The western whiptail has a long and slender body, small grainy scales on its back, and larger rectangular scales on its belly. The upper side often has light stripes, and the throat can be pinkish or somewhat orange in adults. The maximum snout-to-vent length (SVL) is 102 mm (about 4 inches), and maximum total length (including tail) is 305 mm (about 12 inches). Hatchlings are orange-yellow with dark brown-black spots or stripes.

==Distribution and habitat==
The western whiptail is widespread throughout northern Mexico and the western United States. In the US it can be found in the states of Arizona, California, Colorado, Idaho, Nevada, New Mexico, Oregon, and Utah. It is found in hot dry regions, typically with sparse foliage. It can live in woodland, chaparral, riparian areas, or desert. Desert subspecies prefer habitat with vegetation such as sagebrush or shadscale, and rely on burrows to escape the desert heat.

In the northern parts of its range, the western whiptail usually emerges from hibernation in May, and most adults aestivate during the midsummer months, but in the south it is active from April through late August. The seasonal period of activity is therefore considerably shorter in the north. Daily periods of activity are of similar duration from north to south, although the time of emergence tends to be later in northern areas.

==Behaviour and ecology==
===Reproduction===
The western whiptail's chromosomes show that it is polyploid. It is also a bisexual species, containing both males and females, unlike other species of Aspidoscelis which are all-female.
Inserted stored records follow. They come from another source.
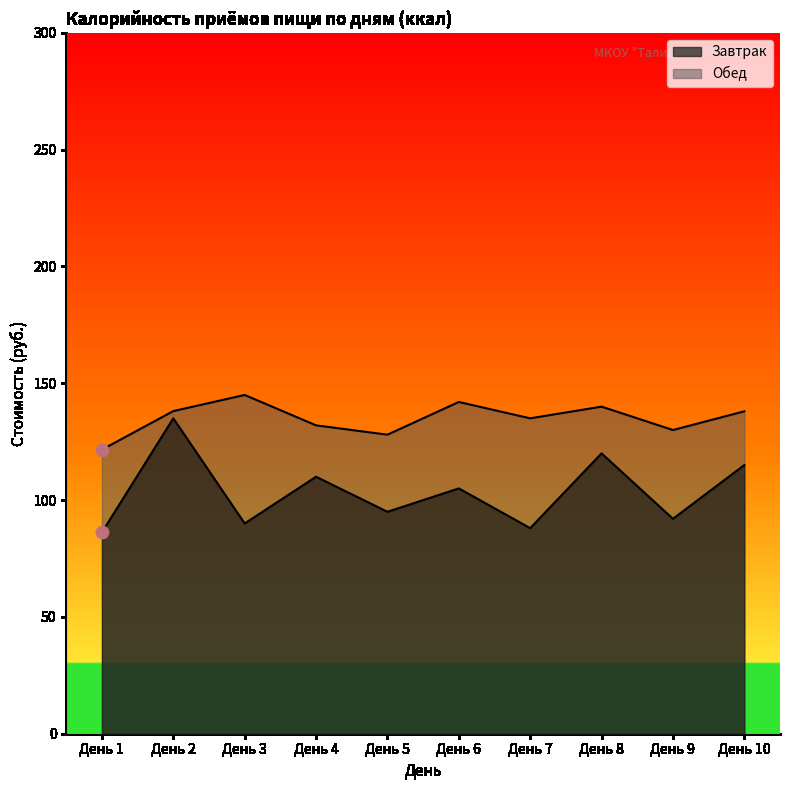

Is the value of Обед at День 1 greater than the value of Завтрак at День 6?

Yes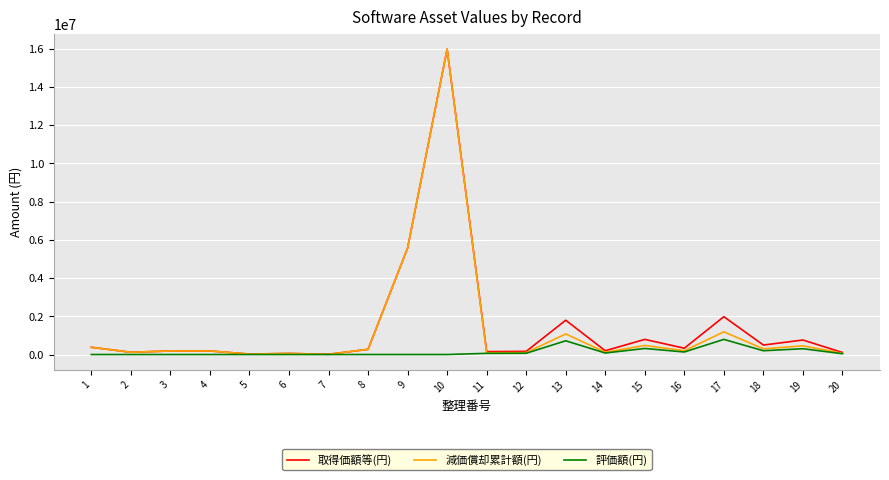

At which category is the sum across all series the highest?

10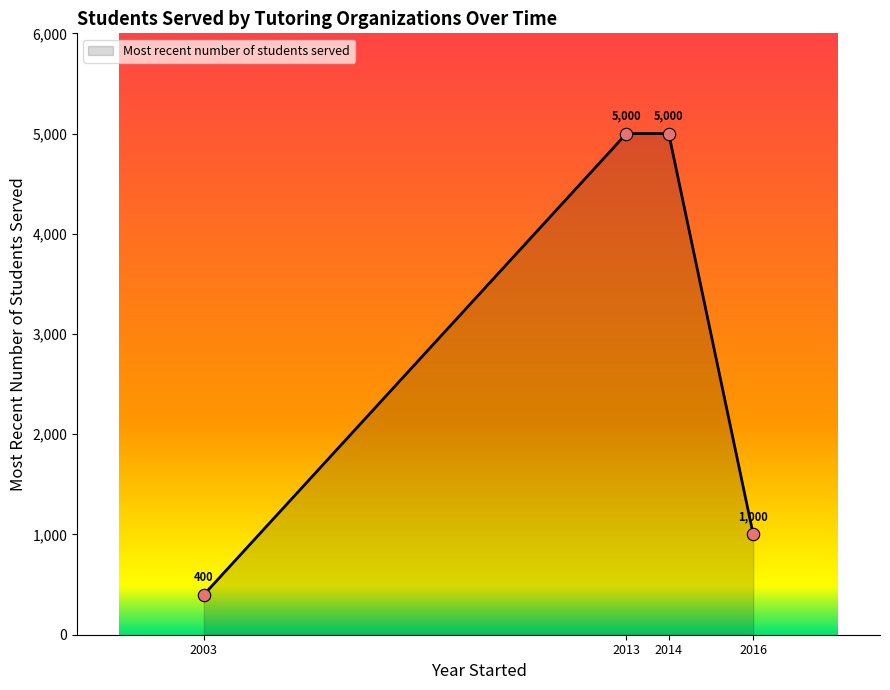

Approximately how many times larger is the value at 2013 compared to 2016?

5.0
Usually in the northern end of its range, mating occurs in the first half of June, and females begin to lay eggs in late June. The eggs usually begin hatching by mid-August. Females will only lay one clutch (number of eggs laid at a single time) per year. At the southern end of its range, however, females will begin to lay eggs as early as May, and the eggs will usually hatch as early as mid-June. In the southern end of its range, females may also lay two clutches per year instead of just one.

===Diet===
The western whiptail mostly eats insects, spiders, scorpions, lepidopterans, crickets, grasshoppers, and beetles. They use their jaws instead of their tongue to capture their prey.

===Tail drop===
When being attacked by a predator, the western whiptail will drop its tail. The muscles in the tail will continue contracting causing the tail to flop around. This is used to distract the predator from the lizard. However, this is a last ditch effort. It is very stressful for the lizard. It takes a lot of energy to regrow the tail, and the lizard loses a lot of stored food. This is a tactic often used when the lizard is threatened by a domestic or feral cat.